══ TEXTE À LIRE ══
Ce faux pas a participé de l’affaiblissement interne du pays. La versatilité de ces  »Mobutu ligth », leur corruptibilité, le clientélisme et le patrimonialisme mobutistes ont freiné un bon redémarrage du pays. Malgré la noblesse de plusieurs recommandations issues de ce forum. D’ailleurs, elles ne seront presque pas mises en pratique. Les acquéreurs de biens mal acquis, par exemple, ne seront pas suffisamment inquiétés ni jugés. Il en ira de même de ceux qui avaient ordonné les massacres des chrétiens, des hommes et des femmes de bonne volonté ayant pris leur courage à deux mains pour cette  » marche de l’espoir » du 16 février. Il n’est jamais trop tard pour mieux faire…

Bref, un bon forum organisé après des consultations populaires ayant impliqué une bonne majorité de Kongolais -Zaïrois à l’époque- n’ a pas réussi à se transformer en un projet collectif pouvant, sur fond d’une  »Ethique reconstructive », redonner de l’espoir au pays de Lumumba.

Il me semble juste d’ajouter au déficit de l’organisation interne le contexte géopolitique, géostratégique et géoéconomique de cette époque.

En 1989, le mur de Berlin tombe ; la Banque mondiale initie le Consensus de Washington . Il va être mis en œuvre par Ronald Reagan et Margaret Thatcher (affirmant qu’il n’y a pas d’alternative l’expansion du néolibéralisme. C’est le fameux  »TINA ».)
═══
══ EXTRAITS DE DONNÉES ══
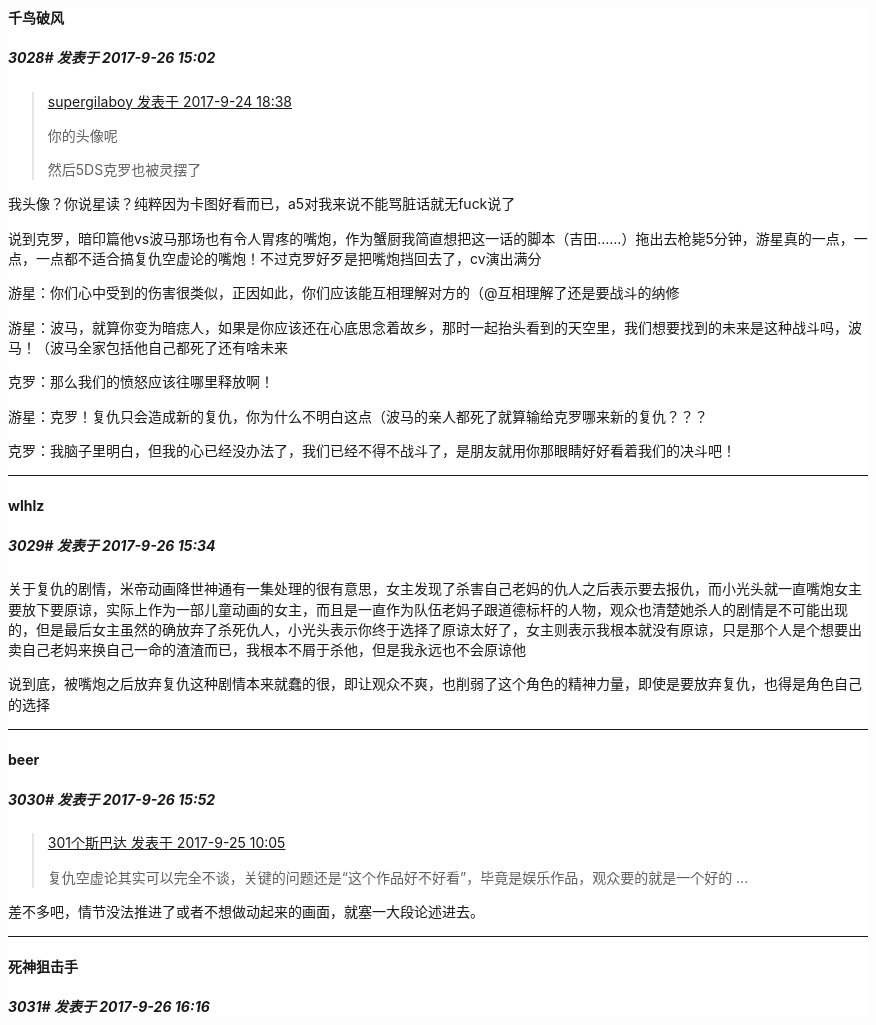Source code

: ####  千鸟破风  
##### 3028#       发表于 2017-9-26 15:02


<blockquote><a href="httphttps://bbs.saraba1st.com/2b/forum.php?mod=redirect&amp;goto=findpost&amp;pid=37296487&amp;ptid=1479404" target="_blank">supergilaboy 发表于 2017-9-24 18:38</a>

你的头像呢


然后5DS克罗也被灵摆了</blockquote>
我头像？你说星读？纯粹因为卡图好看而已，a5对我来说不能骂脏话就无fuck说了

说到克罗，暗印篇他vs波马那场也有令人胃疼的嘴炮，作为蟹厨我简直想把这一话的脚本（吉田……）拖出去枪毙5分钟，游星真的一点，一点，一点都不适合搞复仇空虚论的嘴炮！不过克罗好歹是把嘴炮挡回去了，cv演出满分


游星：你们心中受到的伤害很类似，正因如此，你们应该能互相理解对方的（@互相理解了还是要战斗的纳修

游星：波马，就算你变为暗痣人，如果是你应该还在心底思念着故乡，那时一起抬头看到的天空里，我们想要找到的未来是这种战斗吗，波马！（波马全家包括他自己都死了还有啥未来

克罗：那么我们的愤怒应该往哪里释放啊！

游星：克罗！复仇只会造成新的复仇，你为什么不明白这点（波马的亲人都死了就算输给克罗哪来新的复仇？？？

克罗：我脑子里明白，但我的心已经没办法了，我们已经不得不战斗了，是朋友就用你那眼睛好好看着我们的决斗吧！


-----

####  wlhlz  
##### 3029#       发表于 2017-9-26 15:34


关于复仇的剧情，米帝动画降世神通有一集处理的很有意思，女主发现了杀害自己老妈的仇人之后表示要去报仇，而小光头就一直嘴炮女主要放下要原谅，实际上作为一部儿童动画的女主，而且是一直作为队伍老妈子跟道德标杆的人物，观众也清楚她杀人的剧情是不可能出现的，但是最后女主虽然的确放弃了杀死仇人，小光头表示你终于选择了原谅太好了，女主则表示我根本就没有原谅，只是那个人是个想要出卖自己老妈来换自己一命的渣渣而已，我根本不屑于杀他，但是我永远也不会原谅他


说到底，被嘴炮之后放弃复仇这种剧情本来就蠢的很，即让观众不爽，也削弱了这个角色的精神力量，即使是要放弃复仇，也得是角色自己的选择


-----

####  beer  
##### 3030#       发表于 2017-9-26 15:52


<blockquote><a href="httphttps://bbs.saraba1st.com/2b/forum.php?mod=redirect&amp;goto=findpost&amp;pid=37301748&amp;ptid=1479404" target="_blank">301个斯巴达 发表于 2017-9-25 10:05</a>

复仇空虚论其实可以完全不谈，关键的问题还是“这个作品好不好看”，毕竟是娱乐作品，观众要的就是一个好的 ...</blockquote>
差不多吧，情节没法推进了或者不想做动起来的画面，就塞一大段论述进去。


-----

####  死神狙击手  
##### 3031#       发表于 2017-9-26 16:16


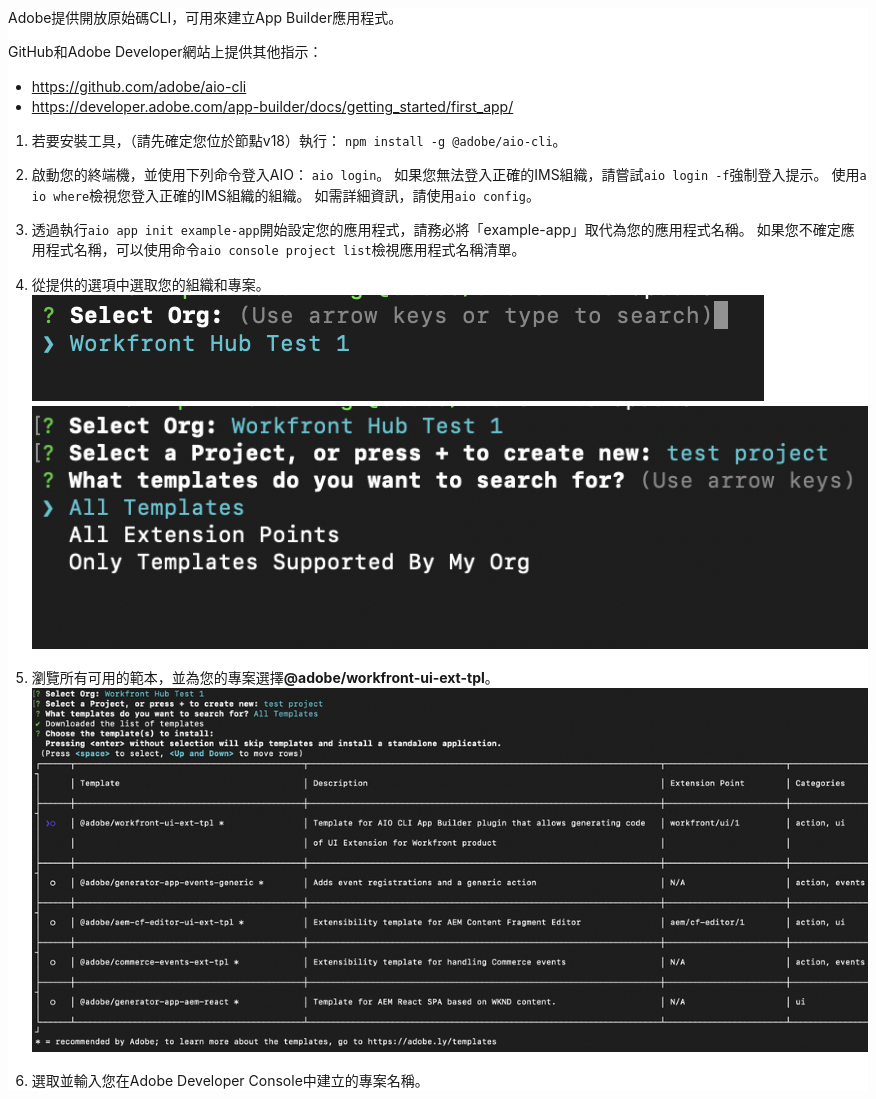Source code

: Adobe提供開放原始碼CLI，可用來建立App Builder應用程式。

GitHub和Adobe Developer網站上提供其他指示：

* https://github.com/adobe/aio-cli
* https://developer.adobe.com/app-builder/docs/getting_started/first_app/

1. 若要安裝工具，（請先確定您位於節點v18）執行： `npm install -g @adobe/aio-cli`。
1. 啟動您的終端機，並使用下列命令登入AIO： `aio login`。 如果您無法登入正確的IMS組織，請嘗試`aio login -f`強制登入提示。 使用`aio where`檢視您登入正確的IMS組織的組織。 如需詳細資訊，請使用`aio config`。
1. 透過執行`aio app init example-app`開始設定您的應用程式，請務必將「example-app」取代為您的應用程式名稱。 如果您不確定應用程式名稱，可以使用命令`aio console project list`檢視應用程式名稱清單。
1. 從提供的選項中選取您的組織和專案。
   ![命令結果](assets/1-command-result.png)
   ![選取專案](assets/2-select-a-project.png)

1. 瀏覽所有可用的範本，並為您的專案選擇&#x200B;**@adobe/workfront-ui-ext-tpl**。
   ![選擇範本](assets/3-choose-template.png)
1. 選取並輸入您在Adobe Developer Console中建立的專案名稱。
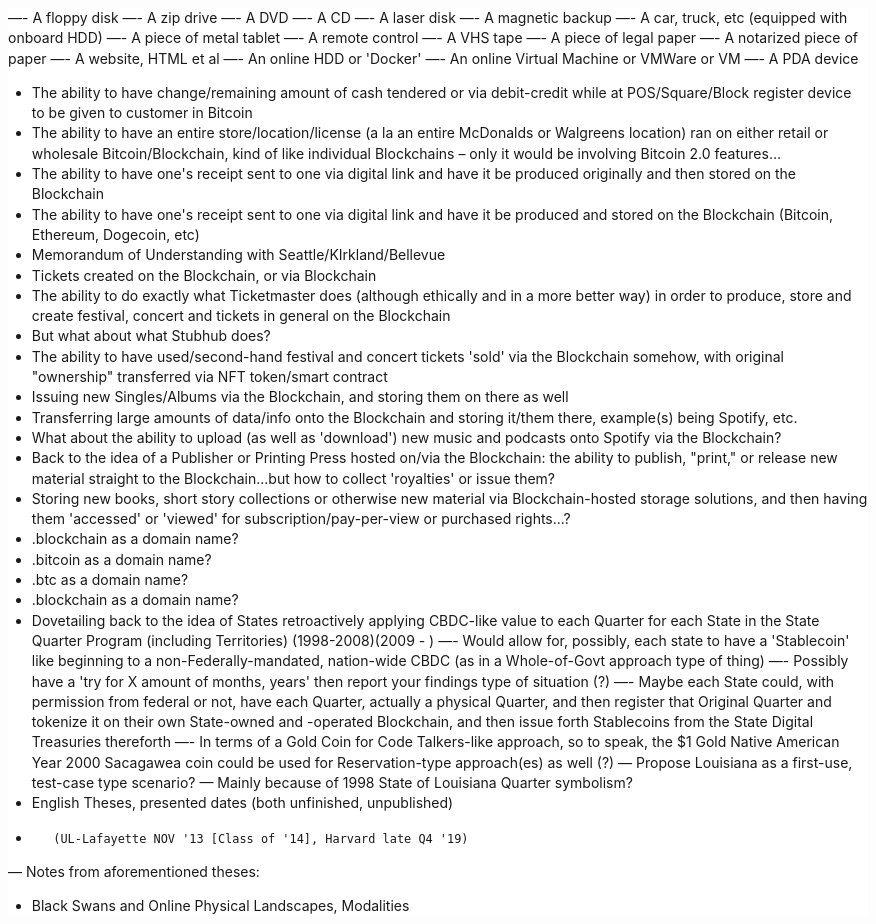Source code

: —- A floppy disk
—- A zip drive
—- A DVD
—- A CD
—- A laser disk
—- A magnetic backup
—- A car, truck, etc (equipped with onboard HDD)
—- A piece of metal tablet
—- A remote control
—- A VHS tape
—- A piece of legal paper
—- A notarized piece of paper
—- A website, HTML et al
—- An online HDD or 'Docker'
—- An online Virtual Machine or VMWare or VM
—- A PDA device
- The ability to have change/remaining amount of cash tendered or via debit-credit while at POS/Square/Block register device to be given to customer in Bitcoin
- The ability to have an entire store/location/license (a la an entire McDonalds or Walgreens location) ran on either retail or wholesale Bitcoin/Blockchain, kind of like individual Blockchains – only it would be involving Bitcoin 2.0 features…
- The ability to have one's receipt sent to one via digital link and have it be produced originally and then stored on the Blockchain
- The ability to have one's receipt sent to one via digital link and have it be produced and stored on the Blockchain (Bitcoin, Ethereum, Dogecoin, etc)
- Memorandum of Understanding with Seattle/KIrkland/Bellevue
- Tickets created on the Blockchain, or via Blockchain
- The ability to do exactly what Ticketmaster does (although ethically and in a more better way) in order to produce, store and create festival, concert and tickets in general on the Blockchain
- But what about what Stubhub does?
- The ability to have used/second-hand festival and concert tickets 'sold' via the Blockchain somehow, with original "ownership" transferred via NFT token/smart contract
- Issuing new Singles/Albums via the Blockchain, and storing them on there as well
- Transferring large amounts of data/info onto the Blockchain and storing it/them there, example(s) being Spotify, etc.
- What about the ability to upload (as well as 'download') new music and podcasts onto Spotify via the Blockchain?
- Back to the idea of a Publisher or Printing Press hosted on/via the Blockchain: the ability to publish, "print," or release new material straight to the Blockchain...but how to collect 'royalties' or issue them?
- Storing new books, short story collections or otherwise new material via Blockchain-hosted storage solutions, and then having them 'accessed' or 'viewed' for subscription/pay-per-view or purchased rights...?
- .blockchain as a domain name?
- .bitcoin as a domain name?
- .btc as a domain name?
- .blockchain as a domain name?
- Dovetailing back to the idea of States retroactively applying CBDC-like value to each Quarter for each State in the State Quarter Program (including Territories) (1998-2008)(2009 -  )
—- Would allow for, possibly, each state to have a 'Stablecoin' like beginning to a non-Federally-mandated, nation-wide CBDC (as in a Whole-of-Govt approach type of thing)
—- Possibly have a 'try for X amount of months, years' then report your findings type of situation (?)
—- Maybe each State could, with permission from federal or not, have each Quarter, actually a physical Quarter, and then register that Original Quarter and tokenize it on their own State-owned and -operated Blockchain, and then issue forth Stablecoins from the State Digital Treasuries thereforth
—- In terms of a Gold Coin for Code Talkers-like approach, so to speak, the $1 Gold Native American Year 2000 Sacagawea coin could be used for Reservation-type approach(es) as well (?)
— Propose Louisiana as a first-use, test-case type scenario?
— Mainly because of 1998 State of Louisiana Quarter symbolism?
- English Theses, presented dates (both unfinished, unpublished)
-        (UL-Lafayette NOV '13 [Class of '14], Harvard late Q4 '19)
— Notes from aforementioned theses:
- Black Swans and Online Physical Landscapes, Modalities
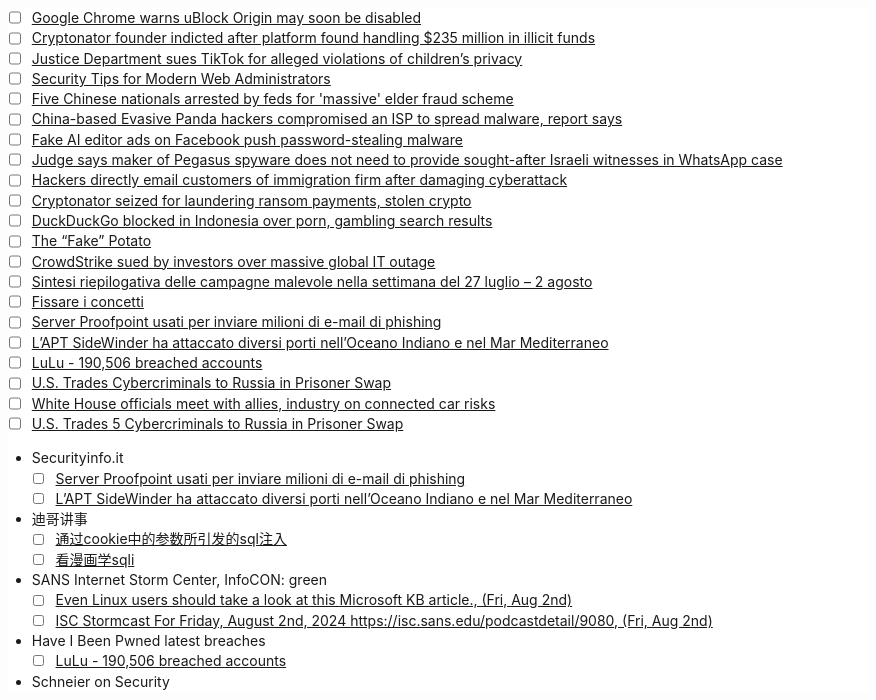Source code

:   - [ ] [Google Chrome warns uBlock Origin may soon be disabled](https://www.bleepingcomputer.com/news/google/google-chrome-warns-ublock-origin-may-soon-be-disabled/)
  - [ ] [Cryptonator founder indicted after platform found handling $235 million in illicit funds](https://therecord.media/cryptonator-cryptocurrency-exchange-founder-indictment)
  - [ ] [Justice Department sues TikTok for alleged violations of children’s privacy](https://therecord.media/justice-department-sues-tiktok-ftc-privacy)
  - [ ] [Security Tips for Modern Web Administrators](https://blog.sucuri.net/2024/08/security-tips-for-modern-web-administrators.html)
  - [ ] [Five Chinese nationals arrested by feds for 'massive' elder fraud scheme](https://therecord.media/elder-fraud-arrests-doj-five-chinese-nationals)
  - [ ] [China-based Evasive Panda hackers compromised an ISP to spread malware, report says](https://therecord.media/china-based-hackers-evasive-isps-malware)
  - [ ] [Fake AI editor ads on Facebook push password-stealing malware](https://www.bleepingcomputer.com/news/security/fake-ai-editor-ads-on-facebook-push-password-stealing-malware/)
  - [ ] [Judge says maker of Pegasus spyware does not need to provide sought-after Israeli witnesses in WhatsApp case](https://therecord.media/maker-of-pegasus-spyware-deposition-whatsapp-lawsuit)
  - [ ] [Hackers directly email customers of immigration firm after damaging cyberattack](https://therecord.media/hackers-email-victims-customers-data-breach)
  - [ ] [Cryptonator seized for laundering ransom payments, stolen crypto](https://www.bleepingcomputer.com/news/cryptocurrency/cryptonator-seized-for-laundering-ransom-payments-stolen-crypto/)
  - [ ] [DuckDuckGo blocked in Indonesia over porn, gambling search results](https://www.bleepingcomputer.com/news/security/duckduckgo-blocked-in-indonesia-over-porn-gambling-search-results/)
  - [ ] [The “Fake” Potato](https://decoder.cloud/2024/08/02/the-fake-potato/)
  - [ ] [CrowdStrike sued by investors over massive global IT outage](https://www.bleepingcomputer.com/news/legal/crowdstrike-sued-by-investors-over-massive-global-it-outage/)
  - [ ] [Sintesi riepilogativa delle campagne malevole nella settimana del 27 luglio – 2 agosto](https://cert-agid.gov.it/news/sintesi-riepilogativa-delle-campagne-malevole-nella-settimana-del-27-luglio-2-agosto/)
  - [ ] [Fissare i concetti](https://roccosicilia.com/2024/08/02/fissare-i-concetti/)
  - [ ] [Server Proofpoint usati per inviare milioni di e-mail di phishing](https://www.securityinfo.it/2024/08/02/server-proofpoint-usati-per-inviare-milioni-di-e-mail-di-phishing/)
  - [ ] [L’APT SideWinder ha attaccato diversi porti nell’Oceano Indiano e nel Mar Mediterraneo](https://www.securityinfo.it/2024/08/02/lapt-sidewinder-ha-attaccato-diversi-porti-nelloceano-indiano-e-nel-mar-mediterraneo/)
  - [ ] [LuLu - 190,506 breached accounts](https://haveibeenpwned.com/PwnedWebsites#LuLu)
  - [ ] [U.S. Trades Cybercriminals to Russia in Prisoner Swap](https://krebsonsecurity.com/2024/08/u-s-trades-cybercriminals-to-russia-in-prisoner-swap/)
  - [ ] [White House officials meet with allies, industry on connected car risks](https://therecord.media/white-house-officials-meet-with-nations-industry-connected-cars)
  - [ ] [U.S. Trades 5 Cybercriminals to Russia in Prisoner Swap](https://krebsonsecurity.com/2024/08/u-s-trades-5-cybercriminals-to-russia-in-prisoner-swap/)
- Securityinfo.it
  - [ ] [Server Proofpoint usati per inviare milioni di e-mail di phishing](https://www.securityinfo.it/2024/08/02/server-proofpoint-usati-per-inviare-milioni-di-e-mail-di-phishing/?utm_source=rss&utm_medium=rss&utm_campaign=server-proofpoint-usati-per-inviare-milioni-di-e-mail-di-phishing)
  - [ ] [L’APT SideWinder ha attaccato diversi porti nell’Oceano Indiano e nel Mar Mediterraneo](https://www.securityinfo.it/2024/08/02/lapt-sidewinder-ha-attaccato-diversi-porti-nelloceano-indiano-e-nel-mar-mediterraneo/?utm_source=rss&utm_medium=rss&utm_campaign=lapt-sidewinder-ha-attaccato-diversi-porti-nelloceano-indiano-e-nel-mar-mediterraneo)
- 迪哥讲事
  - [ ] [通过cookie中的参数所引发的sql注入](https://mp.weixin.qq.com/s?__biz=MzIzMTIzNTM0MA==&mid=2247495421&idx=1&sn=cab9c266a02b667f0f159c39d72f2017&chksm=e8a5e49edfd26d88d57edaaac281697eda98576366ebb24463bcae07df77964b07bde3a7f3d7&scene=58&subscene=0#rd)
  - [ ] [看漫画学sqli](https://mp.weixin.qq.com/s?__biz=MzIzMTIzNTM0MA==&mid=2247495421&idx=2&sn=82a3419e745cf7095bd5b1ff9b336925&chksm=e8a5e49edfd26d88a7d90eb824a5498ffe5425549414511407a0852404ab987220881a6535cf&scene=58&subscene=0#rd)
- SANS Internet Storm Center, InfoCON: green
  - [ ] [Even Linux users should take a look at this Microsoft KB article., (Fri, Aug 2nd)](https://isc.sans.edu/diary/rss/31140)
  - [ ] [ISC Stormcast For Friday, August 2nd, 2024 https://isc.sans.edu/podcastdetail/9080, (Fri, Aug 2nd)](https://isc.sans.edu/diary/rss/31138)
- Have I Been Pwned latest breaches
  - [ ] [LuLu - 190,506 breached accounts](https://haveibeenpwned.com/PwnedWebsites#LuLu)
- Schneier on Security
═══
_QUESTIONS D'ÉTUDE_
1) Présentez sous forme de liste le paragraphe de l'extrait commençant par « Ce faux pas a participé », en conservant ses faits essentiels.
2) Répondez brièvement aux questions suivantes à partir de l'extrait :
(a) Quelle date l'extrait donne-t-il pour la « marche de l'espoir » ?
(b) Quels contextes convient-il, selon l'extrait, d'ajouter au déficit de l'organisation interne ?
(c) En quelle année le mur de Berlin tombe-t-il d'après l'extrait ?
3) Reproduisez le passage de l'extrait qui va de « Bref, un bon » à « pays de Lumumba. ».
Le listing n'a aucun lien avec l'extrait.

_CORRIGÉ DES EXERCICES_
1)
- Ce faux pas a contribué à l'affaiblissement interne du pays.
- La versatilité et la corruptibilité des « Mobutu light », ainsi que le clientélisme et le patrimonialisme mobutistes, ont freiné le redémarrage du pays.
- Les recommandations du forum, pourtant nobles, n'ont presque pas été mises en pratique.
- Les acquéreurs de biens mal acquis n'ont pas été suffisamment inquiétés ni jugés.
- Il en a été de même pour ceux qui avaient ordonné les massacres des participants à la « marche de l'espoir » du 16 février.
- Il n'est jamais trop tard pour mieux faire.

2)
(a) Le 16 février.
(b) Les contextes géopolitique, géostratégique et géoéconomique de l'époque.
(c) En 1989.

3)
Bref, un bon forum organisé après des consultations populaires ayant impliqué une bonne majorité de Kongolais -Zaïrois à l’époque- n’ a pas réussi à se transformer en un projet collectif pouvant, sur fond d’une  »Ethique reconstructive », redonner de l’espoir au pays de Lumumba.